— EXCERTO DA FONTE —
- - -

Temos que pensar em adotar pequenas tecnologias de transformação de baixo custo. Se queremos melhorar a nossa dieta alimentar temos de pensar no processo de transformação. Em 2011, no PDSA conseguimos com o apoio técnico da Agrosuisse, erguer a primeira fábrica semi-industrial de farinha de mandioca em Margarida Manuel, no distrito de Mé-Zóchi, que tem capacidade para produzir 2 mil kg de farinha por mês.
Essa fábrica foi doada a uma cooperativa composta por 95% de mulheres, uma franja da população que é trabalhadora, mas que é esquecida. Nesta segunda fase do projeto, a fábrica tem estado a fornecer os primeiros produtos transformados à merenda escolar e, neste momento, já entrega um produto que chamamos de “filipote”, feito através da farinha de mandioca, e que é entregue nas escolas como se fosse um pão e também se começa a fornecer a farinha de mandioca que é preparada e produzida lá.
A partir de 2014, pensamos que outras potencialidades possam vir a ser exploradas, como a produção de pão, bolos e outros derivados de mandioca, que poderão ser incluídos na dieta escolar e também na nossa dieta diária, uma vez que a farinha de mandioca já é consumida pelo nosso povo de uma forma razoável.

- - -

— INFORMAÇÕES —
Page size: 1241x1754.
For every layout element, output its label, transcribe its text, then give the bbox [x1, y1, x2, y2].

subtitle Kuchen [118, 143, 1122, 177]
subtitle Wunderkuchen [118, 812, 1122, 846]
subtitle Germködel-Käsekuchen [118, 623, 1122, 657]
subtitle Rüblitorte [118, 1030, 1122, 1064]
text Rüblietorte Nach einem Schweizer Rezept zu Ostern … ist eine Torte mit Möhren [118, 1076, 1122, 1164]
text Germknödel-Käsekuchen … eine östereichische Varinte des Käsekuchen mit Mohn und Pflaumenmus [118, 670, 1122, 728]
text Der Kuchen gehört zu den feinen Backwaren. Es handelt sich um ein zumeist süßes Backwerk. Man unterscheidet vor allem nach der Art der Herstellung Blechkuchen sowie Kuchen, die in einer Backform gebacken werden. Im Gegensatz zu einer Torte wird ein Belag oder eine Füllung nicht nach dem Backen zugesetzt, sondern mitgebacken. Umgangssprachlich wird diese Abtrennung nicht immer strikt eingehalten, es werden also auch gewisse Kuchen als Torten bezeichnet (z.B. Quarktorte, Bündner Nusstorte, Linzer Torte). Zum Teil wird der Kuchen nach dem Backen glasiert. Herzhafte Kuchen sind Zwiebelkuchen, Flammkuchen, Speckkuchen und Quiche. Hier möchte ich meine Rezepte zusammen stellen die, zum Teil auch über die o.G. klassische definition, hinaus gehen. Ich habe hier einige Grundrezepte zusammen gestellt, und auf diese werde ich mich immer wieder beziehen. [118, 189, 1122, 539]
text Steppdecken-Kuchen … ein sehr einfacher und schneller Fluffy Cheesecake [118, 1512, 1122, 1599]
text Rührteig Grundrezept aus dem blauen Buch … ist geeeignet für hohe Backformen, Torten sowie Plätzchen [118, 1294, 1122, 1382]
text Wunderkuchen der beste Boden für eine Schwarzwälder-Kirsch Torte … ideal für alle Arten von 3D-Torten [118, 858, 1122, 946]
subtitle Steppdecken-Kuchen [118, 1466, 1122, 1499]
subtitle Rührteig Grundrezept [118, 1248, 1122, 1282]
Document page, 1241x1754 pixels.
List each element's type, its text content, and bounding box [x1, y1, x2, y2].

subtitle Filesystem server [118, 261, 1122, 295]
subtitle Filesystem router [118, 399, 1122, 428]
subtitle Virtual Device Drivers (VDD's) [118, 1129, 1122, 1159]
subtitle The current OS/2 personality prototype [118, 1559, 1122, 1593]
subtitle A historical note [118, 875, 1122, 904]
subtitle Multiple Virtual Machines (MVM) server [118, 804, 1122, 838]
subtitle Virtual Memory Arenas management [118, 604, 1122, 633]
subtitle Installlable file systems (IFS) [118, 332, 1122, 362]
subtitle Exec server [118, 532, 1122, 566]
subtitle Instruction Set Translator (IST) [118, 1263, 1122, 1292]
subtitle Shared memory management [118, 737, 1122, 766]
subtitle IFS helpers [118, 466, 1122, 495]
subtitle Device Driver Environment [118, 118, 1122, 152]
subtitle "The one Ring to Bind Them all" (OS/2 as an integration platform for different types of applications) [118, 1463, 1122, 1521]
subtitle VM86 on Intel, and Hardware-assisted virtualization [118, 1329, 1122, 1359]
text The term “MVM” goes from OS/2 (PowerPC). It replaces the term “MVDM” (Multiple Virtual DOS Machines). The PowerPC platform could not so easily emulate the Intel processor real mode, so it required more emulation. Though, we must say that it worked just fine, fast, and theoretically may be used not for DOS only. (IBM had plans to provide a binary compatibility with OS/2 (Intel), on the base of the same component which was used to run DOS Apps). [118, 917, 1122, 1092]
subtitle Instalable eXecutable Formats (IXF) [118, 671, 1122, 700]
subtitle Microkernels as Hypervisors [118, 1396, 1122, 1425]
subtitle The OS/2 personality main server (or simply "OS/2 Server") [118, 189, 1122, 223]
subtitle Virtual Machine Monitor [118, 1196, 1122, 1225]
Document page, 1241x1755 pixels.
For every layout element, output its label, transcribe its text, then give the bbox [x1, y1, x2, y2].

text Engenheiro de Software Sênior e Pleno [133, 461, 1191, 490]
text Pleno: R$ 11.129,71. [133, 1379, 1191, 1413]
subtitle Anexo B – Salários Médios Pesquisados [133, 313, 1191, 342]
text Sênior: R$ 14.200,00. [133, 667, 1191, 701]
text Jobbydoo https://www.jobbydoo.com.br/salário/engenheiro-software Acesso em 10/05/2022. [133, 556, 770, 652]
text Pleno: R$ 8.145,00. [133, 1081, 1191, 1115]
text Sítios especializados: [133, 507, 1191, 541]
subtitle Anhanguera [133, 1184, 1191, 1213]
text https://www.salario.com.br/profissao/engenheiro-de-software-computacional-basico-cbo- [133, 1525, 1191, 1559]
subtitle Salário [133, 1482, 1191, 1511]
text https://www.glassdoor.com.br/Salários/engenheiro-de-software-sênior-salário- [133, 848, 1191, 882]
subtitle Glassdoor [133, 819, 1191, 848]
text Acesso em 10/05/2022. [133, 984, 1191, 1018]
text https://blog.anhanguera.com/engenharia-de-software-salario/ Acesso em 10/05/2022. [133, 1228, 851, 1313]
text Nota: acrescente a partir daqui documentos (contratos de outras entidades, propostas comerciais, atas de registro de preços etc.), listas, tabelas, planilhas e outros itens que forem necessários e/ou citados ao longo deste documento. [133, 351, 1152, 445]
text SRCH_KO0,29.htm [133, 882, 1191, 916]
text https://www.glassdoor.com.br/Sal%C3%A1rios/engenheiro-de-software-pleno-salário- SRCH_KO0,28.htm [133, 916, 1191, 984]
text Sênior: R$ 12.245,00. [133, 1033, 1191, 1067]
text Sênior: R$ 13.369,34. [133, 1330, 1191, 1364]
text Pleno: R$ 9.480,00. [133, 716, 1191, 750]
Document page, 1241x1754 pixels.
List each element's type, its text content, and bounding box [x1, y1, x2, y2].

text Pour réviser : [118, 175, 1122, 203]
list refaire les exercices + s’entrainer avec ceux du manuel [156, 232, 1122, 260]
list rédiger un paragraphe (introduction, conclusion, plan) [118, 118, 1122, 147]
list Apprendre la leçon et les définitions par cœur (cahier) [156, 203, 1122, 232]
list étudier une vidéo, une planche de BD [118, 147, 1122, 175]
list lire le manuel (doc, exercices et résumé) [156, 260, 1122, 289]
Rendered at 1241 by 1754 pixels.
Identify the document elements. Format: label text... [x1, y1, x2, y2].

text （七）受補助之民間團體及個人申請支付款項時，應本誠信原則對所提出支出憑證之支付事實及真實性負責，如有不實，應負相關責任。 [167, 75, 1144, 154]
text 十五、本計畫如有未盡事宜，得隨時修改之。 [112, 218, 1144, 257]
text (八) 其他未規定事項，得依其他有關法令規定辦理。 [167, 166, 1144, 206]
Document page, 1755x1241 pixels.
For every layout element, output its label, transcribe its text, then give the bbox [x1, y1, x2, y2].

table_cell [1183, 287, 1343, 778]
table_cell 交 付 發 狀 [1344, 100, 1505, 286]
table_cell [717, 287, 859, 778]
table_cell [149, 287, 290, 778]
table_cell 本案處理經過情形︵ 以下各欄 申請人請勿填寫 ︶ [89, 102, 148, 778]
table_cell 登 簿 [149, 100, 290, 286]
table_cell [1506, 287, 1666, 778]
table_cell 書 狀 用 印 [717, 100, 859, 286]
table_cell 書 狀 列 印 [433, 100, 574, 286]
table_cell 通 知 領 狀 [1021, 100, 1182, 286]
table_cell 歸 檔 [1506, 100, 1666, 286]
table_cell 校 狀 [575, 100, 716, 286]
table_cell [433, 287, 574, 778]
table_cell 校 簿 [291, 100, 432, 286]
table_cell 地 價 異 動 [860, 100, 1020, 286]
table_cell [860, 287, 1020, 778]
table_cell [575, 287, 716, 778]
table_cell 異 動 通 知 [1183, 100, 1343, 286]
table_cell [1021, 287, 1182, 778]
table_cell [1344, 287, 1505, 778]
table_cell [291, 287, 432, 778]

- - -

— TAREFA —
Transcreva integralmente, sem qualquer alteração, o excerto sobre a fábrica de farinha de mandioca. Não é necessário recorrer às linhas.

— RESULTADO DA TAREFA —
Temos que pensar em adotar pequenas tecnologias de transformação de baixo custo. Se queremos melhorar a nossa dieta alimentar temos de pensar no processo de transformação. Em 2011, no PDSA conseguimos com o apoio técnico da Agrosuisse, erguer a primeira fábrica semi-industrial de farinha de mandioca em Margarida Manuel, no distrito de Mé-Zóchi, que tem capacidade para produzir 2 mil kg de farinha por mês.
Essa fábrica foi doada a uma cooperativa composta por 95% de mulheres, uma franja da população que é trabalhadora, mas que é esquecida. Nesta segunda fase do projeto, a fábrica tem estado a fornecer os primeiros produtos transformados à merenda escolar e, neste momento, já entrega um produto que chamamos de “filipote”, feito através da farinha de mandioca, e que é entregue nas escolas como se fosse um pão e também se começa a fornecer a farinha de mandioca que é preparada e produzida lá.
A partir de 2014, pensamos que outras potencialidades possam vir a ser exploradas, como a produção de pão, bolos e outros derivados de mandioca, que poderão ser incluídos na dieta escolar e também na nossa dieta diária, uma vez que a farinha de mandioca já é consumida pelo nosso povo de uma forma razoável.